A Canberra LGBTIQ+ advocate has called on the Council for the Order of Australia to review its award process, saying elevating Margaret Court to the highest honour didn't reflect a modern Australia.
Medal of the Order of Australia recipient and co-founder of Just Equal, Ivan Hinton-Teoh is considering joining Canberra doctor, Clara Tuck Meng Soo, in handing back his medal after it was leaked the former tennis star would be made a Companion of the Order of Australia (AC).
Last week, Dr Soo returned the Order of Australia medal she received in 2016 for her work with LGBTQI+ people and HIV positive people, upon hearing Ms Court would receive the highest Australia Day honour.
Ms Court was awarded an Order of Australia in 2007 in recognition of her contribution to tennis. The Pentecostal minister has come under fire in recent years for her public disparaging of same-sex relationships and transgender people and has been a vehement opponent of same-sex marriage.
Dr Soo, who is a transgender woman, said if she kept her award she would be "condoning the system" which led Ms Court to receive that honour.
"It's the one small thing I could do to actually draw attention to the fact I don't agree with this decision," she told the ABC.
"I am not denying Margaret Court's right to free speech, what I am protesting is rewarding someone for making those comments."
Mr Hinton-Teoh led the charge for marriage equality in the ACT and runs Just Equal promoting inclusion. He has launched a petition pushing to save Dr Soo's award but says he may also hand back his own medal, as the award no longer aligned with his values.
"We don't understand how we could be in this place, we don't understand how a free pass has been given to this esteemed Australian to be elevated given everything we know about her activities," he said.
"We should be at the point where our honours system includes vetting parameters... that recipients are inclusive, do support diversity, do support the elevation of all Australians.
"What we've discovered is the framework the council operates in is not representative of a modern, contemporary Australia."
Mr Hinton-Teoh, and many in the LGBTIQ+ community are looking to the Governor-General to respond to the widespread backlash which ensued on Friday.
"It really comes down to the way the council does assert their values, how the council validates this elevation," he said.
"There would have been so many other Australians that would have been holistically deserving of this award."
Dammit, Clara shouldn't want to return her medal.
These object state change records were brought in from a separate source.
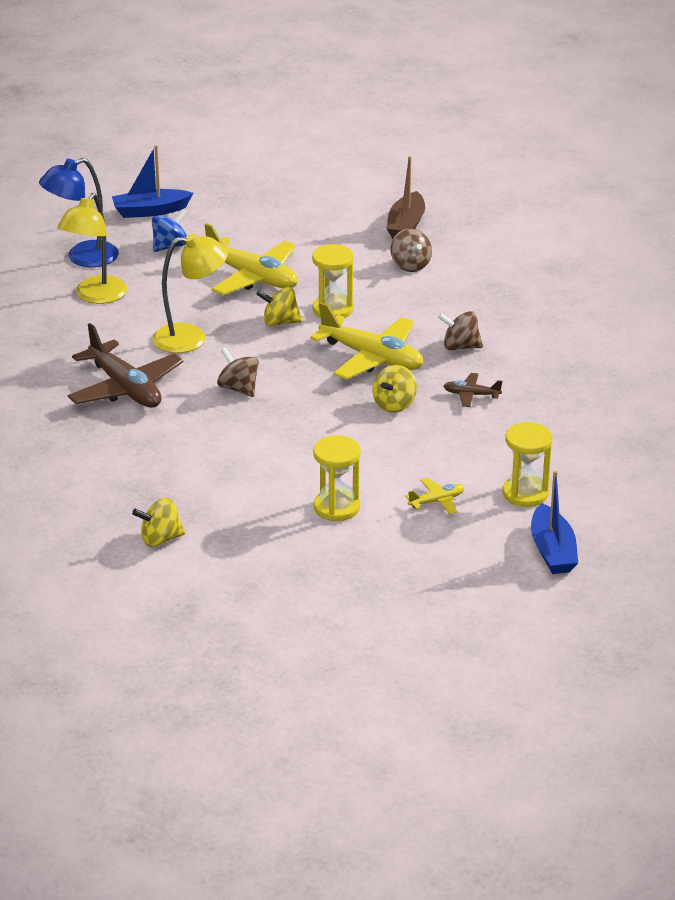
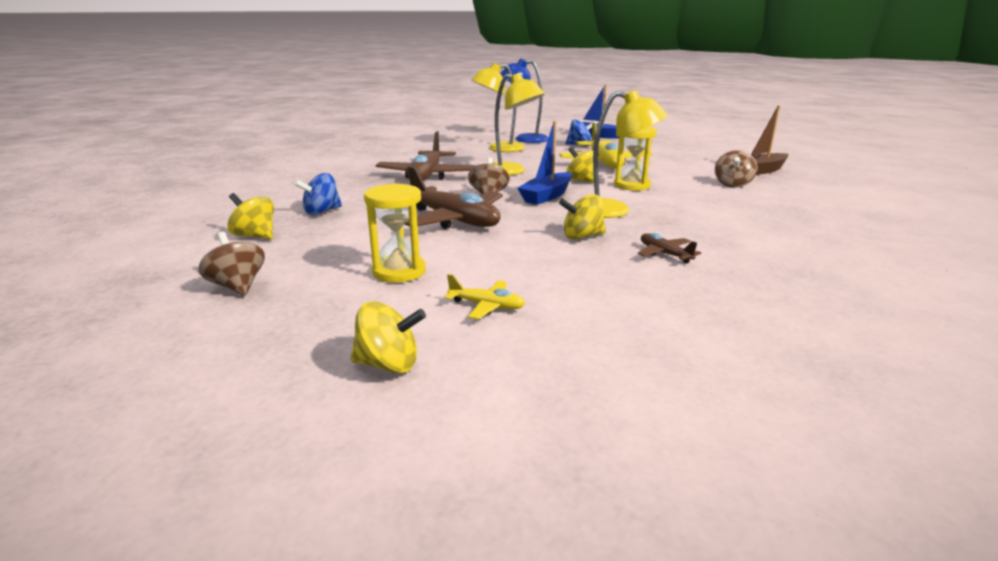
camera: 45 degrees right, 10 degrees down
(145, 487) = (322, 212): none -> blue spinning top
(272, 437) = (453, 220): none -> brown plane
(372, 358) = (615, 210): yellow plane -> yellow lamp
(453, 564) = (388, 364): none -> yellow spinning top
(460, 347) = (705, 227): brown spinning top -> brown spinning top (238, 286)
(525, 493) = (590, 343): yellow hourglass -> none
(552, 551) = (519, 419): blue boat -> blue boat (547, 196)

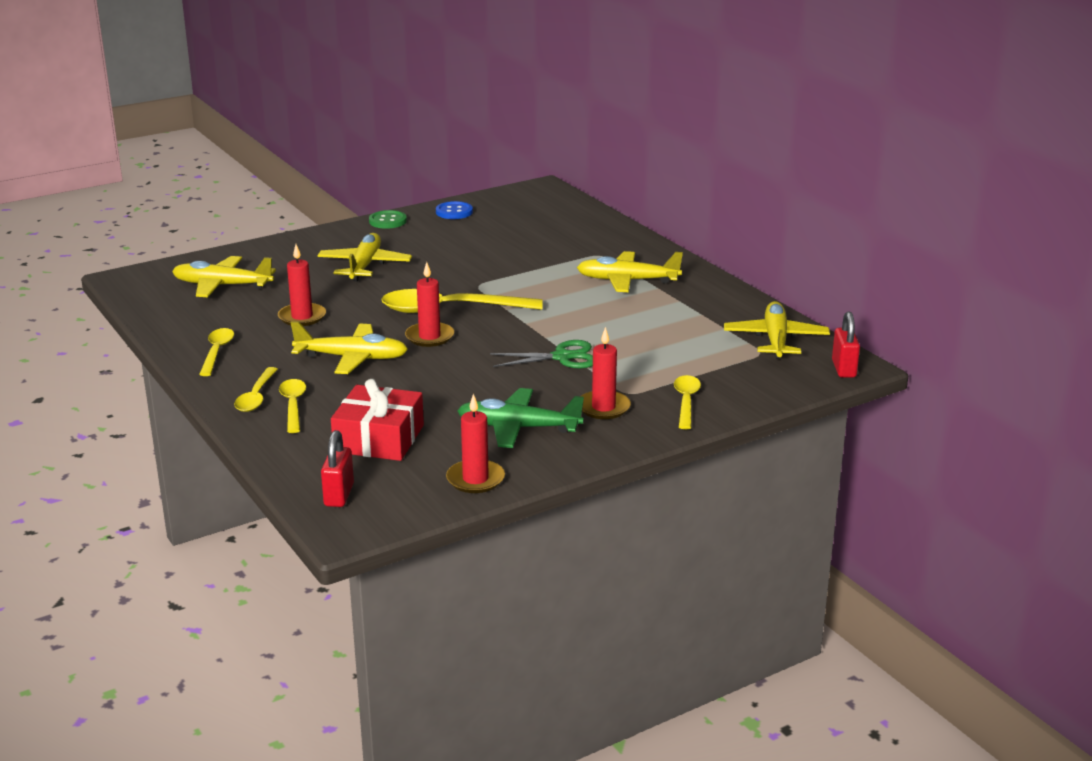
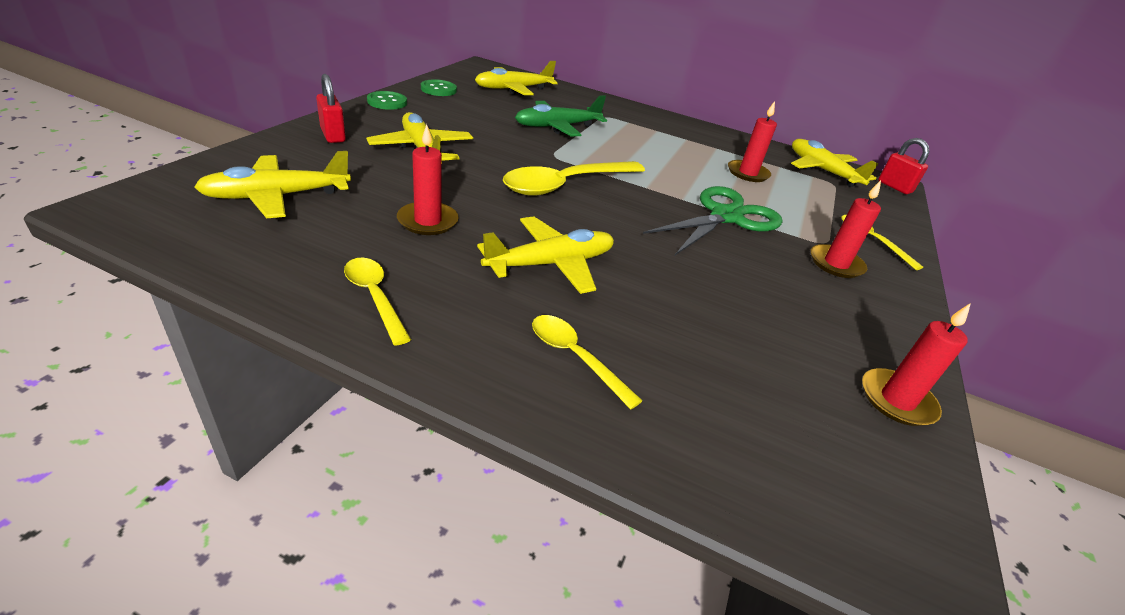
camera: 40 degrees left, 10 degrees up
(256, 396) = (512, 358): yellow spoon -> none
(339, 495) = (830, 503): red padlock -> red padlock (333, 135)
(379, 438) = (732, 376): red gift -> none
(429, 337) = (590, 219): red candle -> red candle (747, 173)
(454, 212) = (438, 89): blue button -> green button
(518, 428) = (819, 310): green plane -> green plane (557, 127)
(562, 357) = (726, 217): green scissors -> green scissors, size x1.52
(627, 281) = (658, 136): yellow plane -> yellow plane (513, 89)

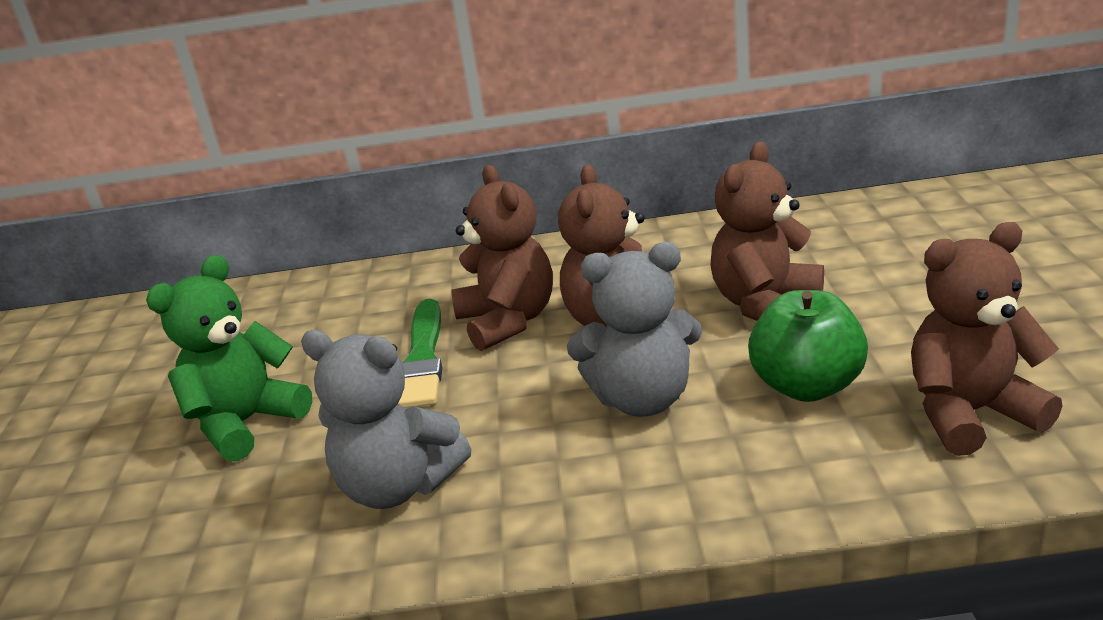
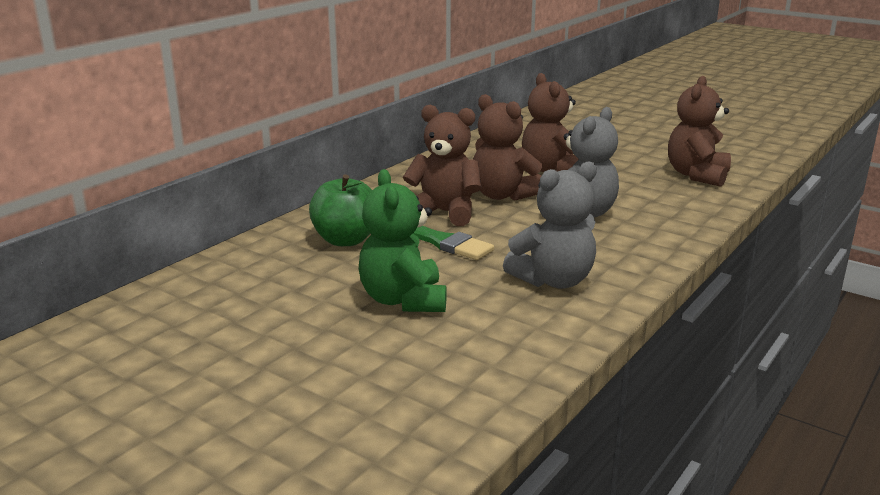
camera: 55 degrees left, 5 degrees down
(807, 386) = (630, 187): green apple -> green apple (346, 240)

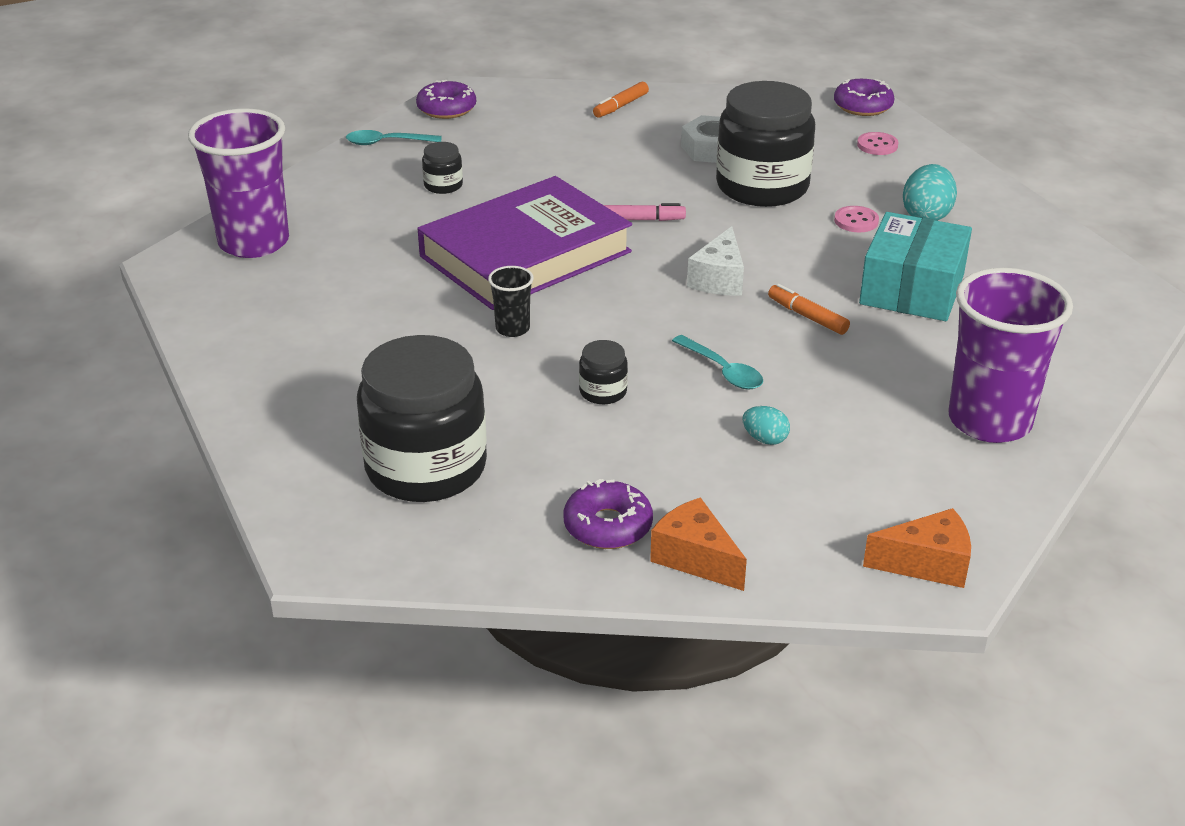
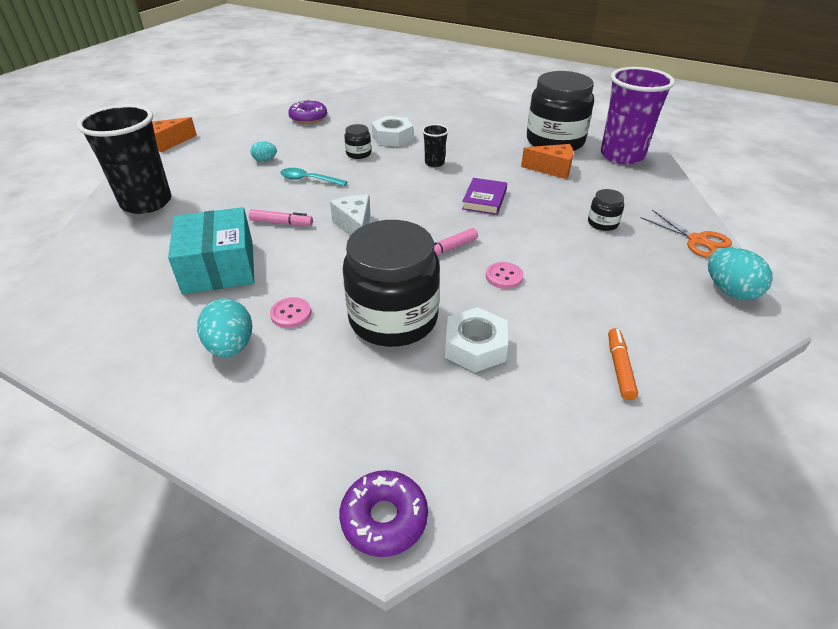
camera: 145 degrees right, 5 degrees up
(387, 142) = (697, 240): turquoise spoon -> orange scissors
(426, 467) = (397, 112): black jar -> black jar (555, 141)
(446, 109) = (730, 291): purple donut -> turquoise egg
(512, 405) = (392, 137): none -> white nut
(525, 254) = (484, 199): purple book -> purple book, size x0.41
(695, 558) = (266, 120): orange cheese -> orange cheese (552, 169)
(807, 316) = (281, 223): orange marker -> pink marker
(877, 145) = (324, 435): pink button -> pink button (504, 276)
(989, 421) = (146, 202): purple cup -> black cup

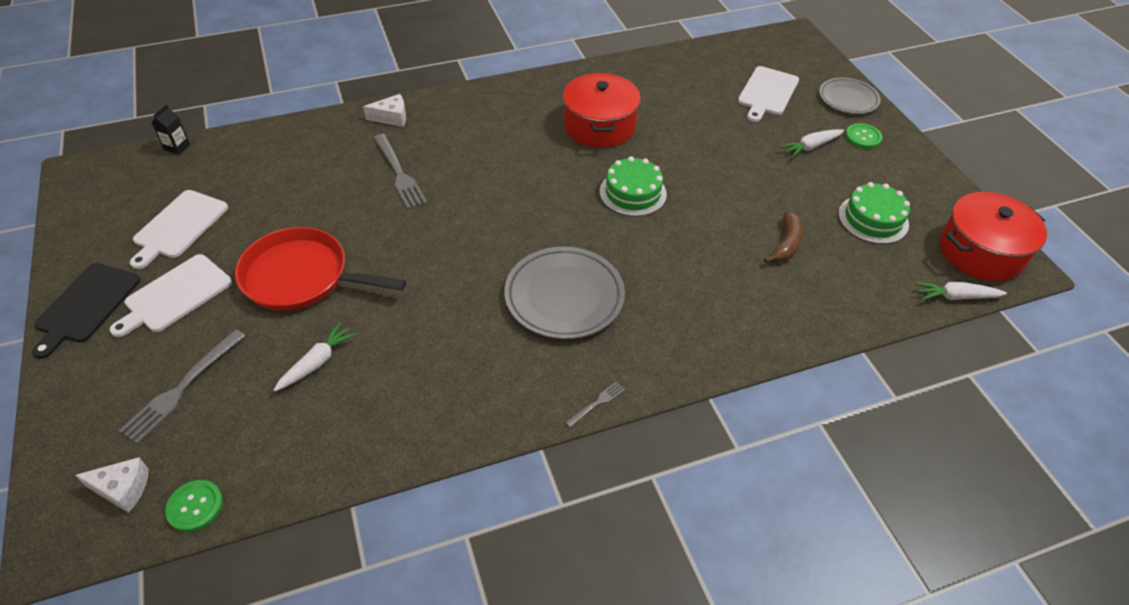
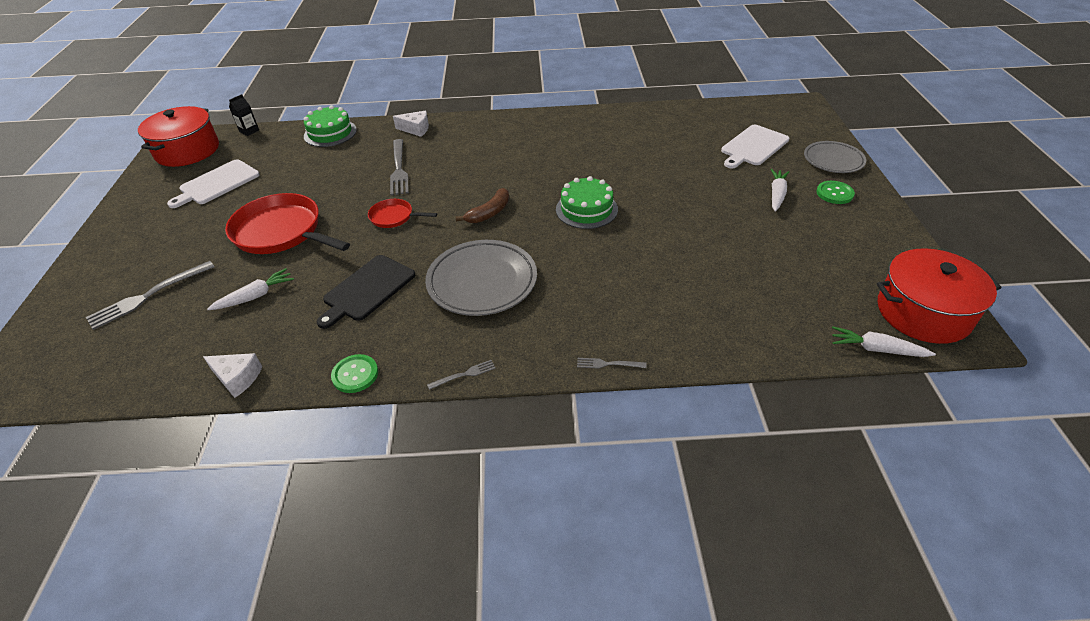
camera: 20 degrees right, 5 degrees down
(86, 305) = (122, 227): black cutting board -> black cutting board (367, 289)
(123, 489) = (62, 360): white cheese -> white cheese (237, 378)
(175, 295) = (185, 230): white cutting board -> none
(195, 506) = (102, 385): green button -> green button (355, 374)
(426, 236) = (394, 217): none -> red pan
(599, 126) = (584, 155): red pot -> red pot (187, 151)
(730, 362) = (607, 364): none -> grey fork
(786, 244) = (713, 272): brown banana -> brown banana (489, 213)
(811, 147) = (777, 195): white carrot -> white carrot turned 120 degrees clockwise
(873, 219) = (814, 264): green cake -> green cake (330, 133)

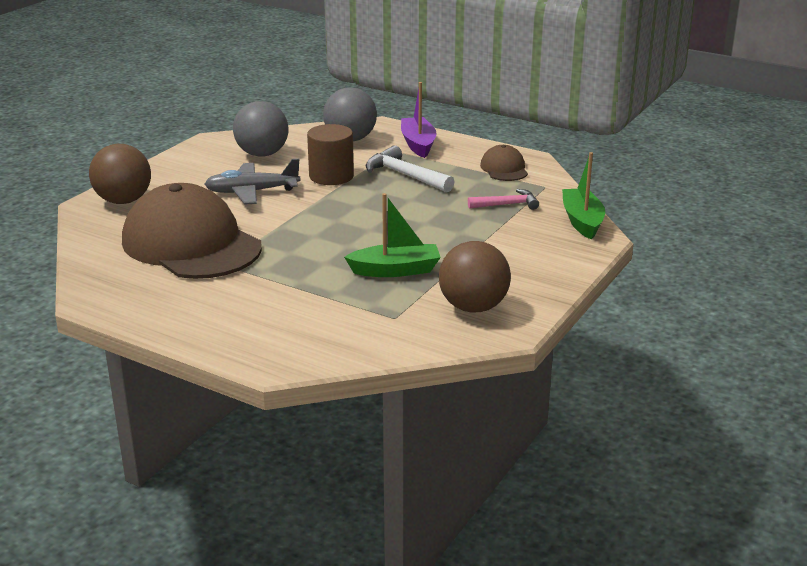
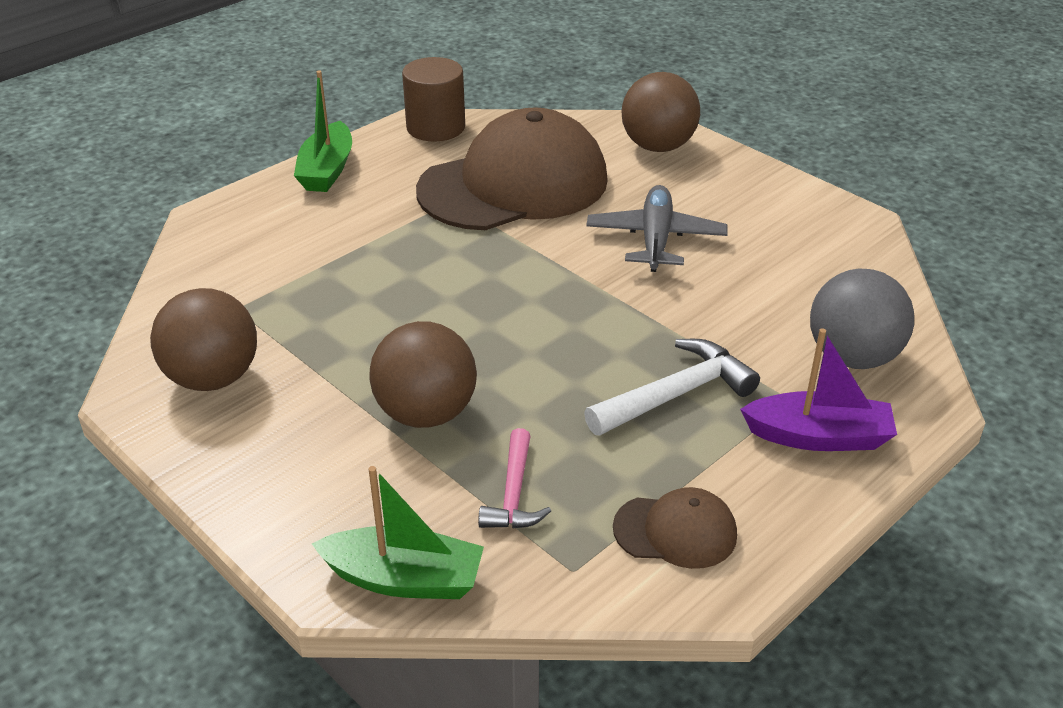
camera: 105 degrees right, 10 degrees up
(262, 154) = (797, 260): grey ball -> none
(331, 176) = (693, 315): brown cylinder -> brown cylinder (435, 127)
(396, 270) = (354, 329): green boat -> green boat (327, 170)
(462, 235) = (426, 413): none -> brown ball

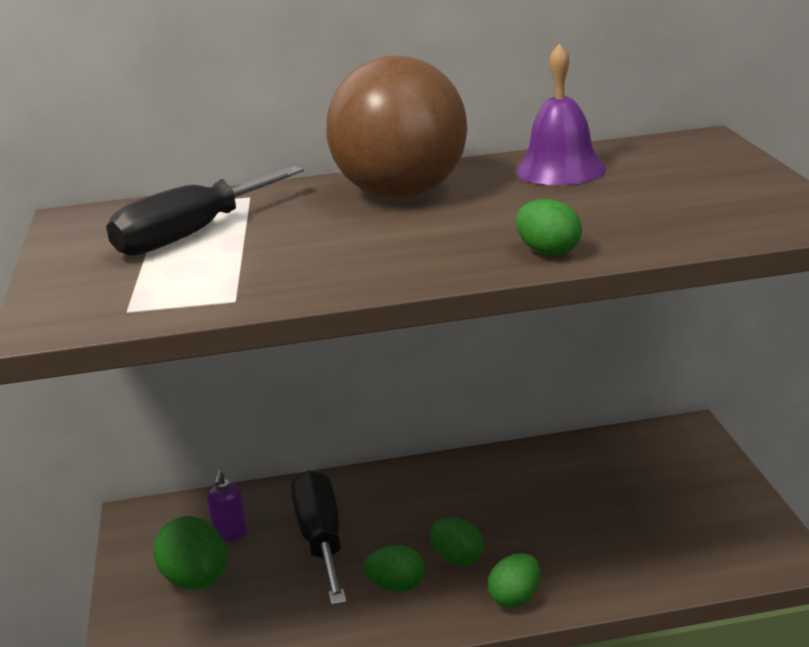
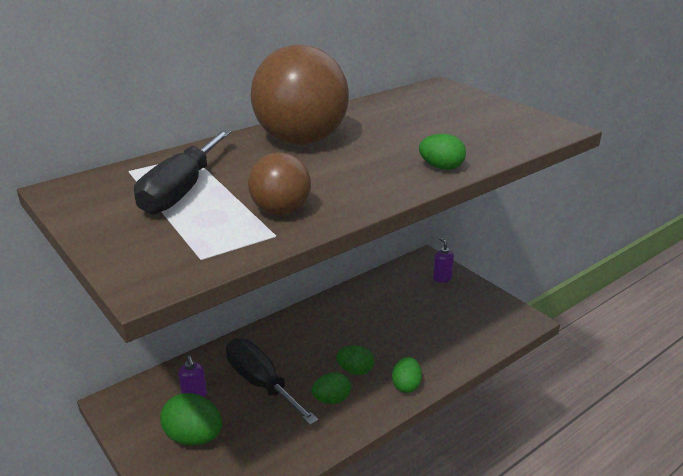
camera: 30 degrees left, 5 degrees up
(273, 274) = (281, 211): none -> brown ball
(560, 169) = (382, 113): purple bell -> none
(692, 464) = (442, 278): none -> purple soap dispenser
The Honours system should be one that celebrates phenomenal people like Clara, not have her find the Council doesn't share her values of inclusion & respect for all Aussies #BraveDrSoo— Ivan Hinton-Teoh OAM (@IvanHinton) January 24, 2021
Sign our petition:https://t.co/DnQxcEgN7E
The Just Equal petition has received almost 600 signatures so far.
"Australians cannot turn a blind eye to that conduct. We cannot ignore that it appears the Council seemingly appears to not celebrate inclusive Australian values," a statement on the Just Equal website reads.
"We do not want Clara's life of service to not be celebrated by the Australian Honours System."
Mr Hinton-Teoh has also penned an open letter, signed by more than 40 Australian Honours recipients calling on the Governor-General and Council of the Order of Australia to review the system to ensure "equity and inclusion are key values in determining recipients and so that worthy recipients like Dr Soo feel able to retain their honours."
In an interview with AAP this week, Ms Court - the winner of an unparalleled 24 grand slam singles titles - described the honour as a great privilege.
"All my life I've had those views and I was just saying what the Bible says," she said.
"I should always be able to say my views biblically, being a pastor and helping people with marriages and family. And I'll never change those views.
"I have nothing against people - I love the people. We have them come into our community services, all kinds - whether they're gay, transgender, whatever they are.
"We never turn a person away and I think it's been tried to be made out that I'm somebody that I'm not really. And I think that is very sad."
Prime Minister Scott Morrison said compilation of the Honours List was an independent process.